Direct proof of use
Armament Research Services reported 220 mm 9M27K-series Uragan cluster-rocket nose cones and cargo sections from Sloviansk in July 2014 and identified the photographed material as 9M27K and/or 9M27K1 components. ARES also noted that both Ukraine and Russia possessed the 9K57 Uragan launcher family, and that the available photographs did not definitively identify the submunition markings.
The exact 9M27K1 designation is tied to the 9N235 submunition payload. Human Rights Watch's technical briefing described the 9M27K1 as an Uragan rocket carrying 30 9N235 submunitions, while later open-source and humanitarian reporting in Ukraine repeatedly documented 9M27K-series Uragan rockets or 9N210/9N235 submunitions rather than always separating the 9M27K from the 9M27K1.

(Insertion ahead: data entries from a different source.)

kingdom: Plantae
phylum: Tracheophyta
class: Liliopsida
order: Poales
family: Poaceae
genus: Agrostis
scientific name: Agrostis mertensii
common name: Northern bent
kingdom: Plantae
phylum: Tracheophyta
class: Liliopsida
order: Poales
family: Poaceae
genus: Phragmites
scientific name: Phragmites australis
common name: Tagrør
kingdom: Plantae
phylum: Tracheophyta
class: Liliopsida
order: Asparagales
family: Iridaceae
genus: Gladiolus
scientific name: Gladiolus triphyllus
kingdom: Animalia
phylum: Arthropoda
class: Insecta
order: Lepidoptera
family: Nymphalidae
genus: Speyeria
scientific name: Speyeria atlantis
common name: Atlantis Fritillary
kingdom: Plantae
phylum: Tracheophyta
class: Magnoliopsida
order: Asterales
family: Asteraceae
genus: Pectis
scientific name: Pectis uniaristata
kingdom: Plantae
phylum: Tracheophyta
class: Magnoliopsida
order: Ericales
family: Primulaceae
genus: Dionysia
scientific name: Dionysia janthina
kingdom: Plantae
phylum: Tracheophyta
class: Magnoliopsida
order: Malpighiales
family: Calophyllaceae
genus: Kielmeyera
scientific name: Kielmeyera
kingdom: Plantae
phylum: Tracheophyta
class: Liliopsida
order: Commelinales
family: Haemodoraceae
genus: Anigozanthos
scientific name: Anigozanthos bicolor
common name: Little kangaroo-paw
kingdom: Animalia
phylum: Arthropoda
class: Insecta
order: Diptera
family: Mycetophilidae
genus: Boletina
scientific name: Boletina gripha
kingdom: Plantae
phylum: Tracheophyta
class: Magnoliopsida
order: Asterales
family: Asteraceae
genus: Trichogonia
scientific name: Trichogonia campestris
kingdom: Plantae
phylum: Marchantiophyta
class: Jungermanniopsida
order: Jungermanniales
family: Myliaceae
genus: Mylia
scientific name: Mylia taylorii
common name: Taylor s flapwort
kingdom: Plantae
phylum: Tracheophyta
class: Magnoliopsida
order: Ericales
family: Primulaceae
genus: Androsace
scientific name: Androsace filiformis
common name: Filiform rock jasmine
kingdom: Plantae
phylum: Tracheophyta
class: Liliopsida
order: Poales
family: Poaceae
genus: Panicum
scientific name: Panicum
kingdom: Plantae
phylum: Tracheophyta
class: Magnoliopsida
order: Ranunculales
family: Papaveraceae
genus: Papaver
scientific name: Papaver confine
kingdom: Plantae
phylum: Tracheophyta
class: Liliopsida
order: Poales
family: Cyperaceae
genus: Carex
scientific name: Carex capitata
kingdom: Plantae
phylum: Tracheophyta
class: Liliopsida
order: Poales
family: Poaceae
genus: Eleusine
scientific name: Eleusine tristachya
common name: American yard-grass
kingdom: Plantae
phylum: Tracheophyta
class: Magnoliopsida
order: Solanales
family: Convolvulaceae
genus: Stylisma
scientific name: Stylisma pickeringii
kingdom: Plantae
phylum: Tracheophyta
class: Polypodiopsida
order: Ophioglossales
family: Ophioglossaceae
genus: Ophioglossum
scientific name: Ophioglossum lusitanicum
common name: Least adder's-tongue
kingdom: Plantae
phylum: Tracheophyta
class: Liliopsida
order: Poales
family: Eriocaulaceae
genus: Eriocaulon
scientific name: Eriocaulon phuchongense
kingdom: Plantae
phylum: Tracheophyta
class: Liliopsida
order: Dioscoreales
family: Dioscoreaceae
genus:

Sources: ARES 9M27K Series Ukraine, HRW Technical Briefing Note, OSMP 9M27K Uragan Series
Timeline
The first cataloged Ukraine-war evidence for this record comes from July 2014, when ARES received images from Sloviansk showing 9M27K-series Uragan cargo-rocket remnants. Human Rights Watch later summarized 2014 and 2015 cluster-munition investigations in eastern Ukraine and recorded Uragan cluster-rocket strikes in places including central Donetsk, Ilovaisk, and Makiivka.
After Russia's full-scale invasion began on February 24, 2022, 9M27K-series Uragan rockets remained part of the documented cluster-munition pattern. Amnesty International identified the February 25, 2022 Okhtyrka preschool strike as a 220 mm Uragan cluster rocket, either 9M27K or 9M27K1, and Human Rights Watch and Bellingcat documented additional 9M27K-series or 9N210/9N235 evidence in 2022.
Sources: ARES 9M27K Series Ukraine, HRW Technical Briefing Note, Amnesty Okhtyrka Preschool Strike, Bellingcat Ukrainian Civilians Cluster Munitions, HRW Intense and Lasting Harm
Operational pattern
In this conflict, the 9M27K1 record is best read as a specific Uragan cargo-rocket variant within a wider 9M27K-series evidence trail. The round's conflict role was area fire from Uragan-family launchers, dispersing fragmentation submunitions over an impact area rather than delivering a unitary high-explosive warhead.
Source attribution varies by incident. ARES wrote that the Sloviansk direction of fire made Ukrainian use likely, while Human Rights Watch's 2015 briefing attributed cluster-munition use in eastern Ukraine to both Ukrainian government forces and Russia-backed separatists. In 2022 reporting, Human Rights Watch described extensive Russian cluster-munition use and at least one Ukrainian use; later HRW research documented Ukrainian cluster-munition rocket attacks around Izium and noted 9N210 or 9N235 remnants collected by residents.